# EXERCISE REQUIREMENTS:
Repeat the records exactly, minus the pictures.

# DATA TO EXAMINE:
════════════════

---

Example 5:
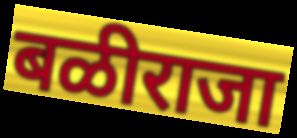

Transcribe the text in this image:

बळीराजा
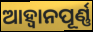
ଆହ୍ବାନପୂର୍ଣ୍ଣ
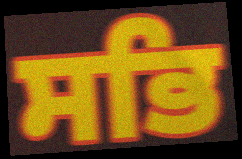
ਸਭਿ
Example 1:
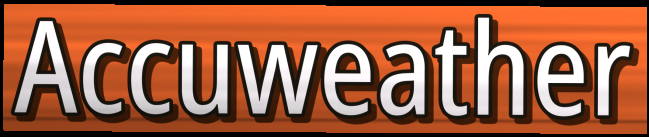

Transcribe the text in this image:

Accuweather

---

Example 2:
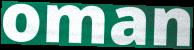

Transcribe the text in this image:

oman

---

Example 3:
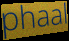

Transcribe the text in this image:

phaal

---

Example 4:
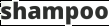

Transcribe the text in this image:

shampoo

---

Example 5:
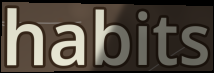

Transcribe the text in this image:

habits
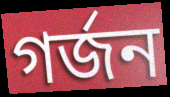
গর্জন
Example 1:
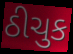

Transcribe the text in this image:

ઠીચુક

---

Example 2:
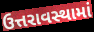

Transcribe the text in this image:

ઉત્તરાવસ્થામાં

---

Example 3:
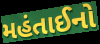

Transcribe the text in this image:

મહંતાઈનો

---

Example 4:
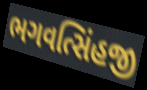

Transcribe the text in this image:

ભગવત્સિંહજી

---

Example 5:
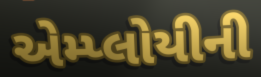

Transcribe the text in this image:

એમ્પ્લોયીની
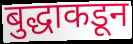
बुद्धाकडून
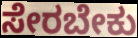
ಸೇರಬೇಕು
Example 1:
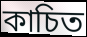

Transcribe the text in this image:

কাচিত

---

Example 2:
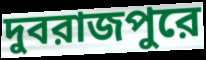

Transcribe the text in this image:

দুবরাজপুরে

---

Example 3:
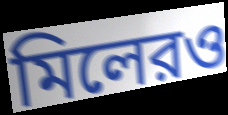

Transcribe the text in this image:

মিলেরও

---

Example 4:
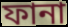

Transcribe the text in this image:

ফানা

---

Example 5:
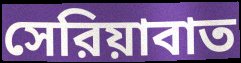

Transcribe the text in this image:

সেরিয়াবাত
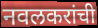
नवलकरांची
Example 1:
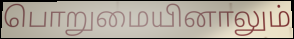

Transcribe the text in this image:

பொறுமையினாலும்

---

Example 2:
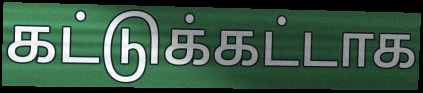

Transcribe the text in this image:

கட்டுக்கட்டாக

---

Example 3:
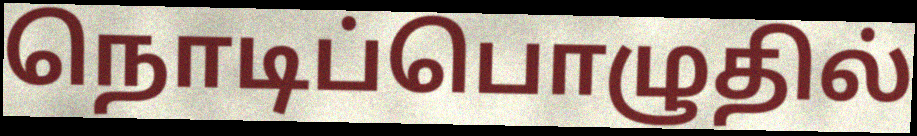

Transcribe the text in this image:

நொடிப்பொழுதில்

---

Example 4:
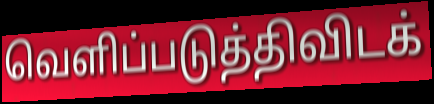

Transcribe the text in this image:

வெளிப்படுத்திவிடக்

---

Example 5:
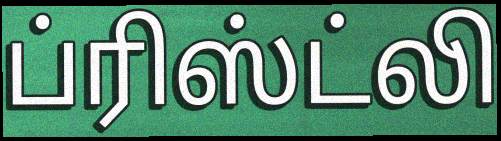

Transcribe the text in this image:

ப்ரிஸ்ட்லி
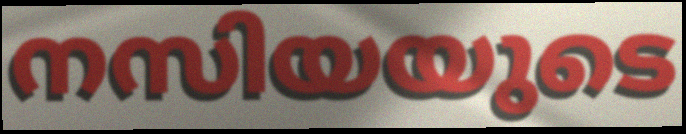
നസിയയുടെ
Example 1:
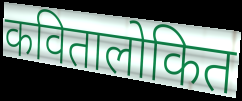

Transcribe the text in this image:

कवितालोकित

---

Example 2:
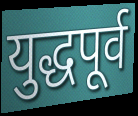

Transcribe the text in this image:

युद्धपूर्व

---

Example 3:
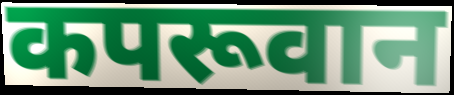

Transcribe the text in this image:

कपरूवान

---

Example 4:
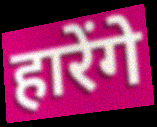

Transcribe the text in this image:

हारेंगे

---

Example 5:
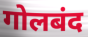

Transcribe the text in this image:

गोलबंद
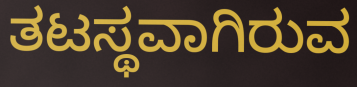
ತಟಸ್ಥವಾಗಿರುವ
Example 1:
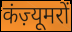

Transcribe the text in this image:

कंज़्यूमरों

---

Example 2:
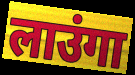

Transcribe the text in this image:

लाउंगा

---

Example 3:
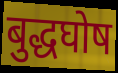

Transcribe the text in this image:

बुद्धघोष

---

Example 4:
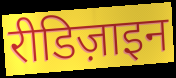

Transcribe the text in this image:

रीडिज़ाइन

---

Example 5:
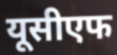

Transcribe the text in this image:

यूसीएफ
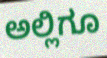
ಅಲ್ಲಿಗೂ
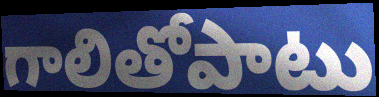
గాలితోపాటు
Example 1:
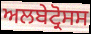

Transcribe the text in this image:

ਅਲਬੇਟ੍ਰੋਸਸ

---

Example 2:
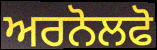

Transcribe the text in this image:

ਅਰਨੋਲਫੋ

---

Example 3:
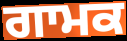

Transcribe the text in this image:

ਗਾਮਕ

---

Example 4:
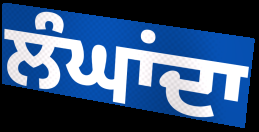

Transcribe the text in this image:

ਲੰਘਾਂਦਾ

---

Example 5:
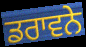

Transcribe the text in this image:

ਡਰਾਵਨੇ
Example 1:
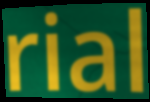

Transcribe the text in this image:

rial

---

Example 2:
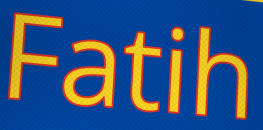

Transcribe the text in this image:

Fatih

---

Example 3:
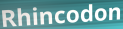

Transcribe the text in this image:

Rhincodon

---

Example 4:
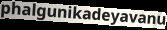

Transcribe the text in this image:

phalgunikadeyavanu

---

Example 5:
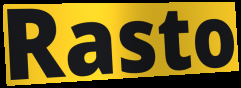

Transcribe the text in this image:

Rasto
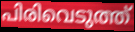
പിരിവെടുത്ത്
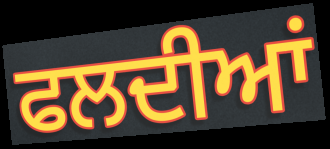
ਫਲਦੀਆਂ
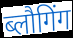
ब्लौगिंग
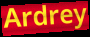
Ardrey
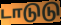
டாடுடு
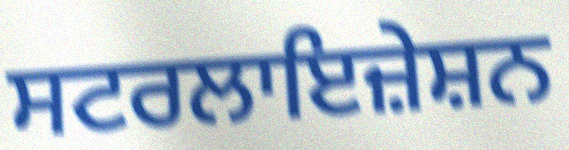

════════════════

# WRITTEN REPLY:
---

Example 5:

Transcribe the text in this image:

बळीराजा
ଆହ୍ବାନପୂର୍ଣ୍ଣ
ਸਭਿ
Example 1:

Transcribe the text in this image:

Accuweather

---

Example 2:

Transcribe the text in this image:

oman

---

Example 3:

Transcribe the text in this image:

phaal

---

Example 4:

Transcribe the text in this image:

shampoo

---

Example 5:

Transcribe the text in this image:

habits
গর্জন
Example 1:

Transcribe the text in this image:

ઠીચુક

---

Example 2:

Transcribe the text in this image:

ઉત્તરાવસ્થામાં

---

Example 3:

Transcribe the text in this image:

મહંતાઈનો

---

Example 4:

Transcribe the text in this image:

ભગવત્સિંહજી

---

Example 5:

Transcribe the text in this image:

એમ્પ્લોયીની
बुद्धाकडून
ಸೇರಬೇಕು
Example 1:

Transcribe the text in this image:

কাচিত

---

Example 2:

Transcribe the text in this image:

দুবরাজপুরে

---

Example 3:

Transcribe the text in this image:

মিলেরও

---

Example 4:

Transcribe the text in this image:

ফানা

---

Example 5:

Transcribe the text in this image:

সেরিয়াবাত
नवलकरांची
Example 1:

Transcribe the text in this image:

பொறுமையினாலும்

---

Example 2:

Transcribe the text in this image:

கட்டுக்கட்டாக

---

Example 3:

Transcribe the text in this image:

நொடிப்பொழுதில்

---

Example 4:

Transcribe the text in this image:

வெளிப்படுத்திவிடக்

---

Example 5:

Transcribe the text in this image:

ப்ரிஸ்ட்லி
നസിയയുടെ
Example 1:

Transcribe the text in this image:

कवितालोकित

---

Example 2:

Transcribe the text in this image:

युद्धपूर्व

---

Example 3:

Transcribe the text in this image:

कपरूवान

---

Example 4:

Transcribe the text in this image:

हारेंगे

---

Example 5:

Transcribe the text in this image:

गोलबंद
ತಟಸ್ಥವಾಗಿರುವ
Example 1:

Transcribe the text in this image:

कंज़्यूमरों

---

Example 2:

Transcribe the text in this image:

लाउंगा

---

Example 3:

Transcribe the text in this image:

बुद्धघोष

---

Example 4:

Transcribe the text in this image:

रीडिज़ाइन

---

Example 5:

Transcribe the text in this image:

यूसीएफ
ಅಲ್ಲಿಗೂ
గాలితోపాటు
Example 1:

Transcribe the text in this image:

ਅਲਬੇਟ੍ਰੋਸਸ

---

Example 2:

Transcribe the text in this image:

ਅਰਨੋਲਫੋ

---

Example 3:

Transcribe the text in this image:

ਗਾਮਕ

---

Example 4:

Transcribe the text in this image:

ਲੰਘਾਂਦਾ

---

Example 5:

Transcribe the text in this image:

ਡਰਾਵਨੇ
Example 1:

Transcribe the text in this image:

rial

---

Example 2:

Transcribe the text in this image:

Fatih

---

Example 3:

Transcribe the text in this image:

Rhincodon

---

Example 4:

Transcribe the text in this image:

phalgunikadeyavanu

---

Example 5:

Transcribe the text in this image:

Rasto
പിരിവെടുത്ത്
ਫਲਦੀਆਂ
ब्लौगिंग
Ardrey
டாடுடு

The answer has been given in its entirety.